Using examples from comics, TV shows, and films, Cocca will illustrate the ways that portrayals of female superheroes have changed — and not changed throughout history.

“Cocca’s research aligns wonderfully with the social justice emphasis of our Center for Comics Studies and the Big Ideas, and NEH grant,” said Beth Pollard, Center for Comics Studies co-director. “Bringing her to campus to talk about women’s representation in comics fuels the conversations we want to foster around these very issues.”

The National Endowment for the Humanities and Center for Comics Studies sponsors the lecture, scheduled for  3-4:30 p.m. on Tuesday, April 4 in Gold Auditorium at the Donald P. Shiley BioScience Center. The lecture is free and open to the public.

Cocca shares more about her research on female superheroes in comics and pop culture:

Your research addresses the fact that females in comics are underrepresented and stereotyped. What, in your opinion, is the root cause, historically?
The root cause is structural and institutional sexism (compounded by racism, heterosexism, and ableism), such that women have been being systematically devalued and discriminated against. In comics, this has manifested as writers, artists, editors, and publishers — whether they intended to or not — repeatedly over-representing and centering heroic and nuanced white male characters, and under-representing, sidelining, and stereotyping everyone else.

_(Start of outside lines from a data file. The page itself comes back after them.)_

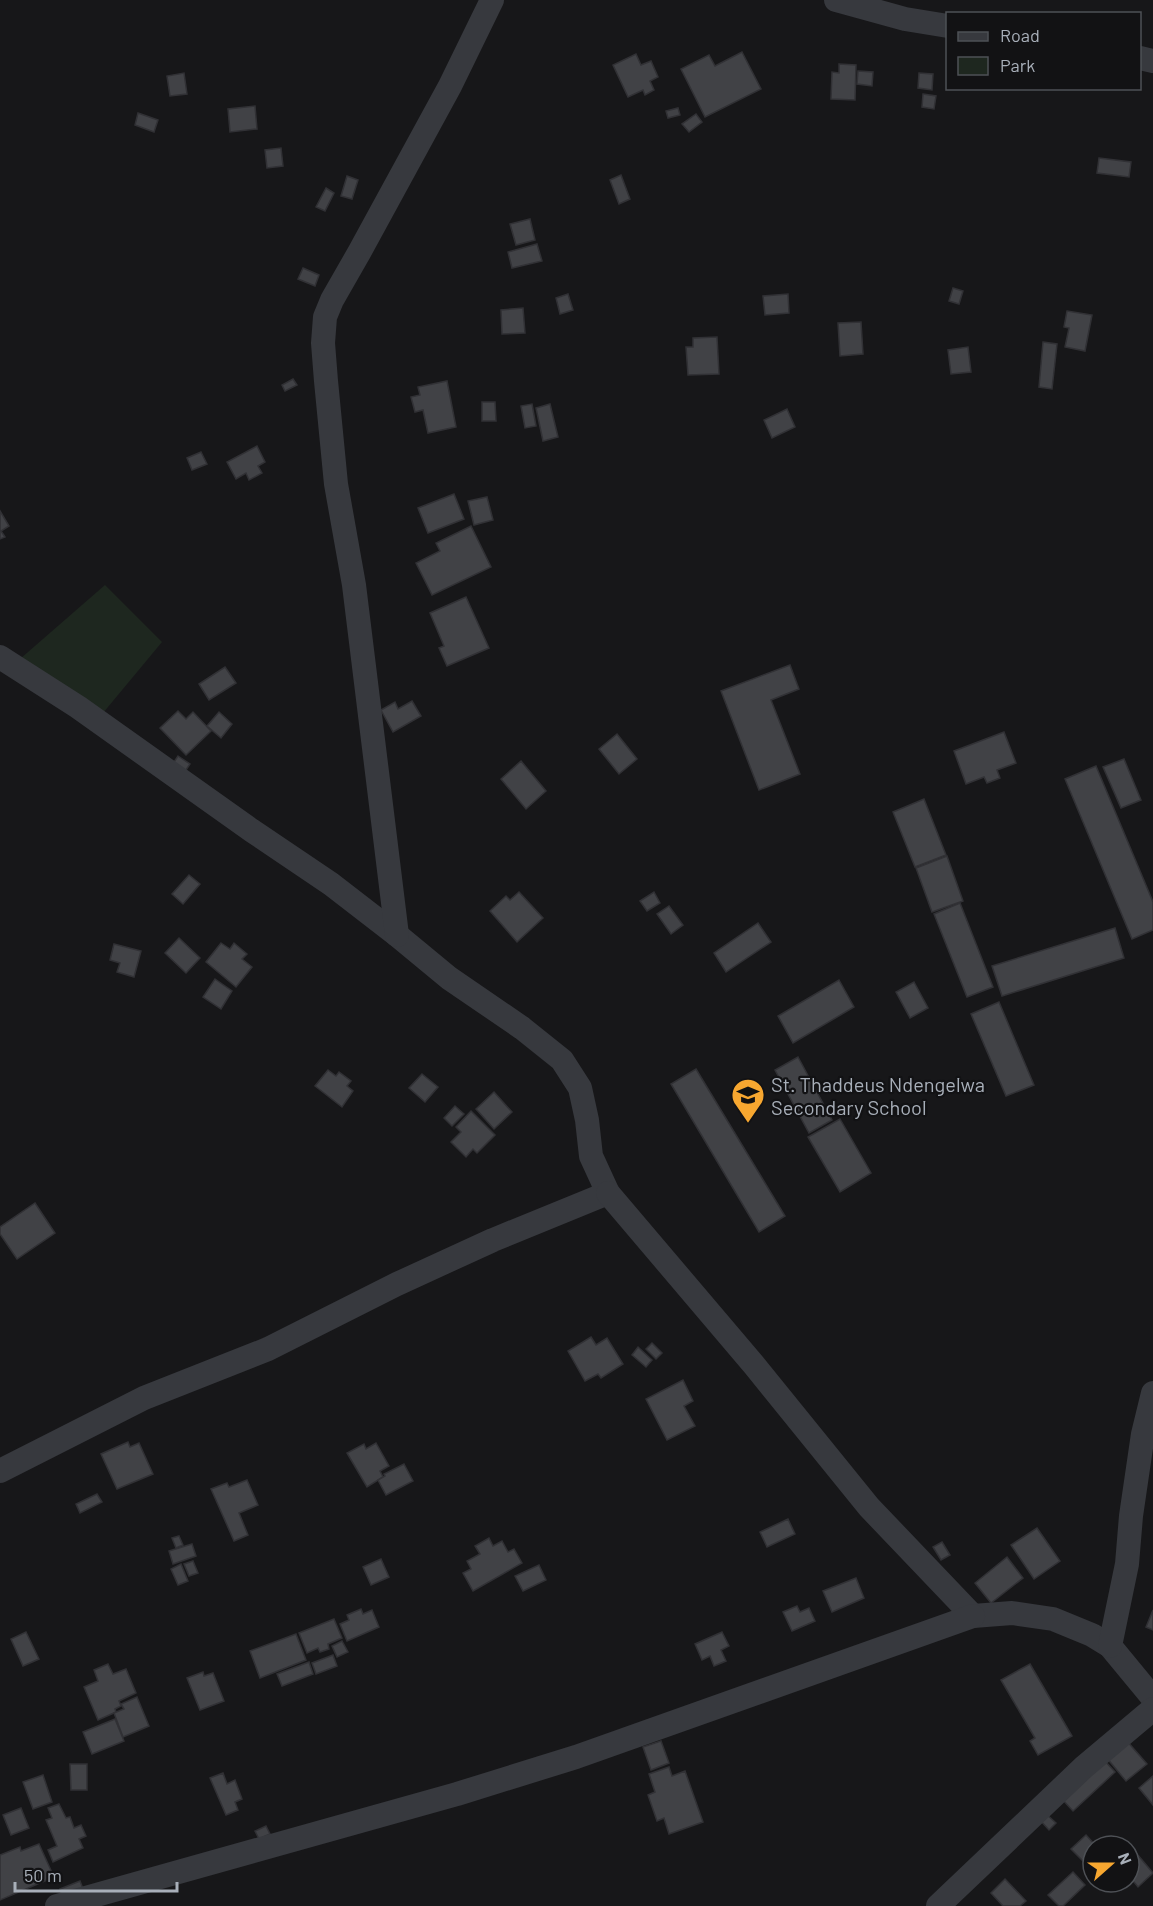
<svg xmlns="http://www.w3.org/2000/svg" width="1153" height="1906" font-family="Barlow,sans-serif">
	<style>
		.green { fill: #1e271f }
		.building { fill: #414246; stroke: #313135; stroke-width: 1.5 }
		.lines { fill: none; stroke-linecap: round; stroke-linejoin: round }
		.street { stroke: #37393e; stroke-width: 24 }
		.labels { text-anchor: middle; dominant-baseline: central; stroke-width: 4.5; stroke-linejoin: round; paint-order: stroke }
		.poi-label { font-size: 20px; fill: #a8afb9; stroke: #121214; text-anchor: start }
	</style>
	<rect width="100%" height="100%" fill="#171719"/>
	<polygon class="green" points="105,585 162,642 103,713 20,659"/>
	<g class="building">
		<polygon points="742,52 761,89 705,117 681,69 709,55 715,66"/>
		<polygon points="636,54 641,65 651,61 658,77 650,81 654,90 645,95 643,90 628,97 613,65"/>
		<polygon points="839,64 856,65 855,100 831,99 832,72 839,73"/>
		<polygon points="858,71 873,72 872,86 857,84"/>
		<polygon points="184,73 187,94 170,96 167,76"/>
		<polygon points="919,73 933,74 932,90 918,88"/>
		<polygon points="923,94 936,96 934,109 922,107"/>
		<polygon points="255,106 257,129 230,132 228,109"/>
		<polygon points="678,108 680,115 668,118 666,111"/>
		<polygon points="138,113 158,120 154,132 135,125"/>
		<polygon points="696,114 702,122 689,132 682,124"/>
		<polygon points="281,148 283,166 267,168 265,150"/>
		<polygon points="1099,158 1131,162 1129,177 1097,173"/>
		<polygon points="621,175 630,199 619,204 610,180"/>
		<polygon points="347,176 358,180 352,199 341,196"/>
		<polygon points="326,188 334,193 325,211 316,207"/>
		<polygon points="530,219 535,240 516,245 510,224"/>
		<polygon points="537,244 542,261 512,268 508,252"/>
		<polygon points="303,268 319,275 315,286 298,279"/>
		<polygon points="953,288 963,291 959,304 949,301"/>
		<polygon points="568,294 573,310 560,314 556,298"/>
		<polygon points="788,294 789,313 765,315 763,296"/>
		<polygon points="523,308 525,333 502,334 501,310"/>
		<polygon points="1067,311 1092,315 1085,351 1065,347 1069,328 1064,327"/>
		<polygon points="861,322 863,354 840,356 838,323"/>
		<polygon points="717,337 719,374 688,375 686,347 693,347 693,338"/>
		<polygon points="1043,342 1057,344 1052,389 1039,387"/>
		<polygon points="968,347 971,372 951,374 948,350"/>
		<polygon points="293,379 297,385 285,391 282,385"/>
		<polygon points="447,381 456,427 428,433 423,410 415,412 411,397 420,395 418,387"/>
		<polygon points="482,402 495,402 496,421 482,421"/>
		<polygon points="532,404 536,426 525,428 521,406"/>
		<polygon points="550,404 558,437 543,441 536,408"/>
		<polygon points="787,409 795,427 772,438 764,420"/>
		<polygon points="257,446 265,462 258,466 262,473 249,480 246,473 236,479 227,462"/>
		<polygon points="201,452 207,464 192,470 187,458"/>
		<polygon points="454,494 464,519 428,533 418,508"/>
		<polygon points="487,497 493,520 474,525 468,501"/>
		<polygon points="0,511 9,526 1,531 5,537 0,539"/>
		<polygon points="471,526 491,567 432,595 416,563 440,551 436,543"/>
		<polygon points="466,597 489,648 447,666 439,648 444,646 430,613"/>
		<polygon points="790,665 799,689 771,700 800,774 759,790 721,691"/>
		<polygon points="225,667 236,683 209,700 199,684"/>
		<polygon points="412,701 421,716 393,732 381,710 395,702 398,709"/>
		<polygon points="178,711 186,719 193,712 211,731 186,755 160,728"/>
		<polygon points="219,712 232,724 221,738 207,726"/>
		<polygon points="1004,732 1016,763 997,770 1000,778 987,783 984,777 966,784 954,751"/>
		<polygon points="617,734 637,759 619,774 599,749"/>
		<polygon points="178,756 190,764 184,773 172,765"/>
		<polygon points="1124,759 1141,800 1121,808 1103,767"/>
		<polygon points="521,761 546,791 526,809 501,779"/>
		<polygon points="1096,766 1153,902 1153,930 1132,939 1065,779"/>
		<polygon points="924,799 946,855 915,867 893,812"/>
		<polygon points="947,856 963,901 932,912 916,868"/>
		<polygon points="189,875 200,884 183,904 172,894"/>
		<polygon points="519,892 543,918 517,942 490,911 506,896 510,900"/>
		<polygon points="654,892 660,903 647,911 640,901"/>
		<polygon points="960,903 993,987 967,997 934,914"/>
		<polygon points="669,906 683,925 671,934 657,914"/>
		<polygon points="758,923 771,942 726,972 714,953"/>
		<polygon points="1115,928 1124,958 1002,996 992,966"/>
		<polygon points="179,938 200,958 186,973 165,953"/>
		<polygon points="221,943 230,949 234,943 247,954 242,959 252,967 236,987 206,962"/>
		<polygon points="114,944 141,951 134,977 117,972 120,963 110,960"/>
		<polygon points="215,979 232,991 221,1009 203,997"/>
		<polygon points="839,980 854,1007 793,1043 778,1016"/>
		<polygon points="914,982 928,1008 910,1018 896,992"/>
		<polygon points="999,1002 1034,1085 1006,1096 971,1014"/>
		<polygon points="798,1057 832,1120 809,1133 775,1070"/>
		<polygon points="696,1069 785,1216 759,1232 671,1084"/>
		<polygon points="328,1070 336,1076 339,1072 351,1081 347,1086 353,1091 342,1107 315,1086"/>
		<polygon points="422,1074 438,1087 425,1102 409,1088"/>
		<polygon points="494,1092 512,1112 494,1129 476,1109"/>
		<polygon points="455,1106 464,1114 452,1126 444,1118"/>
		<polygon points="471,1111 495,1135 477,1153 473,1149 466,1157 451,1142 461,1132 456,1127"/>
		<polygon points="840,1119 871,1173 840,1192 808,1137"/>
		<polygon points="35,1203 55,1233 17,1259 0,1234 0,1227"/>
		<polygon points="591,1337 596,1345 607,1338 623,1364 601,1378 598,1374 585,1381 568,1351"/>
		<polygon points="652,1343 662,1353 656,1359 646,1349"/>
		<polygon points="638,1347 652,1360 646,1367 632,1355"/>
		<polygon points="683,1380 693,1401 684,1406 695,1426 667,1440 646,1399"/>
		<polygon points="128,1442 130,1447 139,1443 153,1474 117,1489 101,1454"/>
		<polygon points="376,1443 389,1466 380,1471 383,1477 367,1487 347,1453 364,1444 366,1449"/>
		<polygon points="404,1464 413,1481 386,1495 378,1480 385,1476 384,1474"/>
		<polygon points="247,1480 258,1505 239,1513 248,1535 234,1541 211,1489 227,1483 229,1487"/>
		<polygon points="97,1494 102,1502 80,1513 76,1504"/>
		<polygon points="788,1519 795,1534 767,1547 760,1532"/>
		<polygon points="1037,1528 1060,1561 1034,1579 1011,1545"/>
		<polygon points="179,1536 183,1545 176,1548 172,1538"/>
		<polygon points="489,1538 493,1546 502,1541 508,1552 514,1549 522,1563 473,1591 463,1573 471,1569 467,1561 480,1554 475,1546"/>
		<polygon points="942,1542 950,1555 941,1560 933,1547"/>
		<polygon points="192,1544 196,1556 173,1564 169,1551"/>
		<polygon points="1007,1557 1023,1578 991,1603 975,1583"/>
		<polygon points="381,1559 389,1577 371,1585 363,1567"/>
		<polygon points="193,1561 198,1573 189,1576 184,1564"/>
		<polygon points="181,1564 188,1581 178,1585 171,1569"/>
		<polygon points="539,1565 546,1580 523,1591 515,1576"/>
		<polygon points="856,1578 864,1598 832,1612 823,1591"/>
		<polygon points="797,1606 800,1612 809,1608 815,1621 792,1631 783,1612"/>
		<polygon points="361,1609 363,1614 372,1610 379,1627 347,1641 340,1624 349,1620 347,1615"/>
		<polygon points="1153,1610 1153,1630 1146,1627"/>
		<polygon points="334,1619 342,1638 328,1644 329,1649 320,1652 318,1648 307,1653 299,1633"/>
		<polygon points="26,1632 39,1659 23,1666 11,1639"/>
		<polygon points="722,1632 729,1646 721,1650 726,1661 714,1666 710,1656 702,1660 695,1644"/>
		<polygon points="296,1634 306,1660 260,1678 250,1651"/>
		<polygon points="342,1641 348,1652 337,1657 332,1646"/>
		<polygon points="333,1655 337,1666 316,1674 312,1663"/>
		<polygon points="309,1662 313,1674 282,1686 277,1674"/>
		<polygon points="108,1664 113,1674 126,1669 136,1693 119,1701 121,1706 115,1709 116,1712 98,1720 84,1687 98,1681 94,1670"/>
		<polygon points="1030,1664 1072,1736 1038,1755 1030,1741 1035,1738 1001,1680"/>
		<polygon points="203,1672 204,1676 213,1673 224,1701 200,1710 187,1678"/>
		<polygon points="137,1697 149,1726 123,1737 114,1713 124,1709 121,1704"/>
		<polygon points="115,1719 124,1741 92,1754 83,1732"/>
		<polygon points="1126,1740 1147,1764 1126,1781 1106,1757"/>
		<polygon points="661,1741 669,1763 651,1770 643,1747"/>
		<polygon points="1104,1760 1115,1772 1073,1811 1062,1799"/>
		<polygon points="70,1764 87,1764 87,1790 71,1790"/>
		<polygon points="669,1767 672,1776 685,1771 703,1822 669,1834 664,1818 657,1821 648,1795 655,1792 649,1774"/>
		<polygon points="223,1773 227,1784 235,1780 242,1799 235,1802 238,1810 226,1815 210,1778"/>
		<polygon points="43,1775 52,1802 33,1809 23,1782"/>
		<polygon points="1153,1776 1153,1805 1139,1788"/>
		<polygon points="59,1804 66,1818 70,1817 74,1828 81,1825 86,1836 79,1839 83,1848 53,1862 48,1850 57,1846 46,1820 52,1818 48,1808"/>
		<polygon points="21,1808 29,1828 11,1835 3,1815"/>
		<polygon points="1045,1813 1056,1823 1049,1830 1039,1819"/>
		<polygon points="266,1826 270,1834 259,1839 255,1831"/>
		<polygon points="1086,1835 1096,1846 1093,1846 1093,1871 1071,1849"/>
		<polygon points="39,1844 54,1877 0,1900 0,1855 20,1847 21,1851"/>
		<polygon points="1137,1854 1153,1873 1138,1887 1129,1876 1129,1860"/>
		<polygon points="1073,1872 1085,1885 1063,1906 1059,1906 1048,1895"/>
		<polygon points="1005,1879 1026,1901 1020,1906 1003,1906 991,1893"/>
		<polygon points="80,1881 85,1894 64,1901 60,1889"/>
	</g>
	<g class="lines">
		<g class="street">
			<polyline points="836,0 905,19 948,26"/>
			<polyline points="1140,58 1153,61"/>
			<polyline points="0,657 78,707 251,830 331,884 397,935 449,978 522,1028 562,1060 580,1088 587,1120 591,1156 608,1193 493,1240 397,1284 268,1349 144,1398 0,1471"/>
			<polyline points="397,935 354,585 336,484 326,381 323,343 325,317 332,300 360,251 450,86 492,0"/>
			<polyline points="608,1193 754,1365 869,1507 973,1616 1012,1613 1053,1619 1092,1635 1110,1646 1153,1698"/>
			<polyline points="1110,1646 1127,1564 1131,1516 1143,1434 1153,1393"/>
			<polyline points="57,1906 457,1794 576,1757 973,1616"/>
			<polyline points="938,1906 1084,1767 1153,1709"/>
		</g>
	</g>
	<defs>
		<g id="school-pin" transform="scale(1.725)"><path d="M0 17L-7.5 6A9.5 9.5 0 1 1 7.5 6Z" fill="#f7a730" stroke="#121214"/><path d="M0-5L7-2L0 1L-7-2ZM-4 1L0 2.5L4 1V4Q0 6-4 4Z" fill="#111"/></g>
	</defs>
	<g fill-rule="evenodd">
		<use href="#school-pin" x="748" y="1095"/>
	</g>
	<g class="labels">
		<g class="poi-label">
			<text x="771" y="1084">St. Thaddeus Ndengelwa<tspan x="771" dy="23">Secondary School</tspan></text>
		</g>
	</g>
	<rect x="946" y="12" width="195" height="78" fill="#121214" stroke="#4e5156" stroke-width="1.5"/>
	<rect x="958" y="32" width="30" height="9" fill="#37393e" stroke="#4e5156" stroke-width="1.5"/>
	<text x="1000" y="42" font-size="18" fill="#a8afb9">Road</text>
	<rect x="958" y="57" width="30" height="18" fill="#1e271f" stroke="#4e5156" stroke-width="1.5"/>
	<text x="1000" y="72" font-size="18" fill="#a8afb9">Park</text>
	<g transform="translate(1111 1864) rotate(69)"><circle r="28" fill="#121214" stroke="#4e5156" stroke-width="1.5"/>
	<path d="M0-4.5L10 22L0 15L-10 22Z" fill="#f7a730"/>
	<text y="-9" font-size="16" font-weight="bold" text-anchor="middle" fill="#a8afb9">N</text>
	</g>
	<path d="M15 1882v9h162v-9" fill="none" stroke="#a8afb9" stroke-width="3"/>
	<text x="24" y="1882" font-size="18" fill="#a8afb9" stroke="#121214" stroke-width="4.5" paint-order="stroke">50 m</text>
</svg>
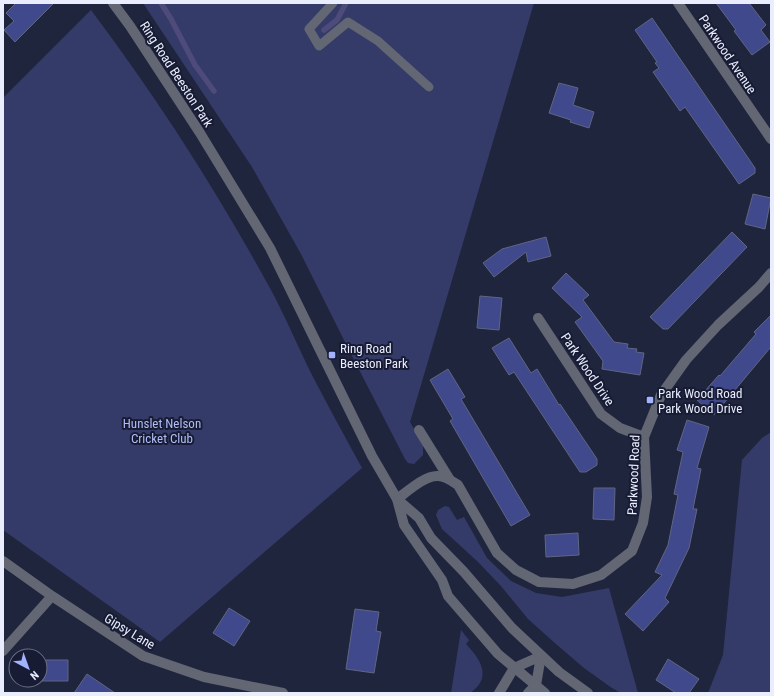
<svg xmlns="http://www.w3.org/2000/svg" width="774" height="696" font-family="'Roboto Condensed',sans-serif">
	<rect width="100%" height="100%" fill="#20253e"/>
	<!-- green -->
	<path fill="#343b68" d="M143 3H534L410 422 423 445V455L414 464 408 463 405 459 351 354 301 254 252 167Z
		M91 10C158 99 218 193 271 290 286 318 298 347 312 375 328 406 345 437 362 468L160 642 3 530V98Z
		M771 432V693H708L723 655 742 460 762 438Z
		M445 506 449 507 457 520 464 517 487 558 511 581 536 593 562 597 609 588 638 693H621L612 688 584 668 556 644 528 619 501 586 477 561 442 529 436 515 438 510Z
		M461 630 469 640 466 644C480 659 493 677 470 693H451Z"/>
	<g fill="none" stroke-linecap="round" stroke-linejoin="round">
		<!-- stream -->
		<path stroke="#4e4a7a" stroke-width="5.5" d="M161 3 171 19 195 65 214 91
			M324 30 337 20 346 3"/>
	</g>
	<!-- building -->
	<path fill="#40498b" stroke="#5f6582" d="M16 3H54L15 42 4 30 14 21 6 13Z
		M716 3H749L766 25 761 30 770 42 752 55 734 31 736 30Z
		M652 18 755 168V173L739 184 685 107 680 111 653 72 659 68 655 63 657 62 635 30Z
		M559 83 578 88 573 105 594 112 589 128 570 122 571 120 549 113Z
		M753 194 771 198 765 229 745 224Z
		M732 232 747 247 668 329H663L650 317Z
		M546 237 551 256 528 262 526 252 494 277 483 263 502 249Z
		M566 273 589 295 583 300 614 342 628 344 627 348 637 349 636 352 644 353 640 375 602 369 603 361 575 322 582 317 552 288Z
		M480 296 502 298 499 330 477 328Z
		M771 315V349L770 348 714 415 697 400 719 375 720 376 756 334 754 332Z
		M509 338 531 373 537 369 559 405 560 404 597 459V465L586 472H580L514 372 509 375 492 348Z
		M448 369 465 397 461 399 530 515 511 526 450 421 453 419 430 380Z
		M687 420 709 427 697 468 701 469 693 509H697L689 548 665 598 669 602 643 631 625 614 662 575 655 572 668 545 678 495 674 494 683 452 677 450Z
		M594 488H615L614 520 593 519Z
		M578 533 579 555 546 557 545 535Z
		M229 608 250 621 234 646 213 633Z
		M355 609 379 612 376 631 381 632 374 673 346 669Z
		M668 659 699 679 689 693H676L656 680Z
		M40 660H68V681H40Z
		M87 674 115 693H74Z"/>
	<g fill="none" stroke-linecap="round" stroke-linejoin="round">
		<!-- service -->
		<path stroke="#636673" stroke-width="9" d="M333 3 309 29 319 46 348 22 378 41 429 87"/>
		<!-- minor -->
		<path stroke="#636673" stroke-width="10" d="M678 3 771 139
			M538 318 601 414 620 428 644 437
			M419 430 450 480
			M397 499C407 492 425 475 438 476 445 476 452 481 458 485L497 553 516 570 539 582 573 584 601 575 632 551 643 523 647 497 644 437 661 395 686 360 718 325 759 287 771 273
			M3 561 52 596 143 656 204 677 283 693
			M3 651 52 596
			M499 693 514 668 541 656
			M528 693 536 685 541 656"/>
		<!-- tertiary -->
		<path stroke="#636673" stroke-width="10" d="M113 3 130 26 200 133 270 248 372 456 397 499 404 525 442 580 448 596 498 654 545 693
			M397 499 419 518 431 538 464 572 512 628 559 672 588 693"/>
	</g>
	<!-- markers -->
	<g fill="#a3b2fd" stroke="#171b33" stroke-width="1.5">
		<rect x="328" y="351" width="8" height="8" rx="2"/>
		<rect x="646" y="396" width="8" height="8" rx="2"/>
	</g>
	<g text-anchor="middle" stroke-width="4" stroke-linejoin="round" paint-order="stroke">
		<!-- street labels -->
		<g font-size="13" fill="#e9edfe" stroke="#171b33">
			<text transform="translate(728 54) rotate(56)" y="5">Parkwood Avenue</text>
			<text transform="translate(177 74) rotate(57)" y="5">Ring Road Beeston Park</text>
			<text transform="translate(588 369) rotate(56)" y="5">Park Wood Drive</text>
			<text transform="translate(633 475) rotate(-88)" y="5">Parkwood Road</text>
			<text transform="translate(130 631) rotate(31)" y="5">Gipsy Lane</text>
		</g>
		<!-- poi labels -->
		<g font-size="13" fill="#e9edfe" stroke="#171b33" text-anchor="start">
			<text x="340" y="353">Ring Road<tspan x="340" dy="15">Beeston Park</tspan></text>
			<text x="658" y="398">Park Wood Road<tspan x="658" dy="15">Park Wood Drive</tspan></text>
		</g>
		<!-- park labels -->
		<g font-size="13" fill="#b0bdf6" stroke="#171b33">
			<text x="162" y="428">Hunslet Nelson<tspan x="162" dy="15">Cricket Club</tspan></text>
		</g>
	</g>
	<!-- border -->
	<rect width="774" height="696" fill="none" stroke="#e9edfe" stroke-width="8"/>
	<!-- north arrow -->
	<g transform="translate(28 668) rotate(139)"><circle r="19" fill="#171b33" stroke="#6b6f84"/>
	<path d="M0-3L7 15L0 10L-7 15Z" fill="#a3b2fd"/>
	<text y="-6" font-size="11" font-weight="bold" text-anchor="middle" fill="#e9edfe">N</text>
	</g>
</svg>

Through your research and analysis of 70+ years of women as superheroes, what stands out most to you as we enter a new age of a better understanding of equality, diversity, and inclusivity?  
We need to make sure to look at both qualitative and quantitative change. The recent increases in diverse and nuanced representations are both heartening and significant, but these changes are still mostly on the margins. Superheroes (and those who produce them) remain overwhelmingly white, male, nonqueer, nondisabled, etc. So as comics writer Kelly Sue DeConnick has said many times, “Nobody sit down. We’re not done yet.”
What are your hopes for the future of comics as associated with gender, sexuality, race, class, religion, national origin, age, and disability?
I would hope to see more diversity, inclusion, and equity both behind the scenes and on the page. Authentic, diverse representations benefit all of us, because all of us need to see that anyone can be a hero.

In your article “Negotiating the Third Wave of Feminism in Wonder Woman” you talk about female representation (and the contradictions within characters) that provide an interactive forum for discourse about the politics of gender. How can this bring about an engaged community — one that demands change?
In that article and elsewhere I talk about comic characters as being like interactive public spheres — sites through which we can negotiate various issues. This could be in letter columns, in website forums and comment areas, on social media, at comic shops and libraries, at movie theaters, and at conventions. Readers can engage with each other and with those who produce the characters about gender and power, for instance. Having diverse voices in these spaces can serve an educative function, can disrupt traditional assumptions and stereotypes, and can allow for like-minded people to make connections and advocate collectively for more equitable possibilities.
How did you feel when you won the comics industry’s Eisner Award and accepted it at San Diego Comic-Con in 2017?
I was surprised, overwhelmed, and then nervous about having to go up onto the stage! The best thing about the experience was that I got to publicly thank my “+1” that night — my mom — not only for enabling me to write the book that won the award, but also for being the real-life superwoman who inspires me to try my best to be good and to do good.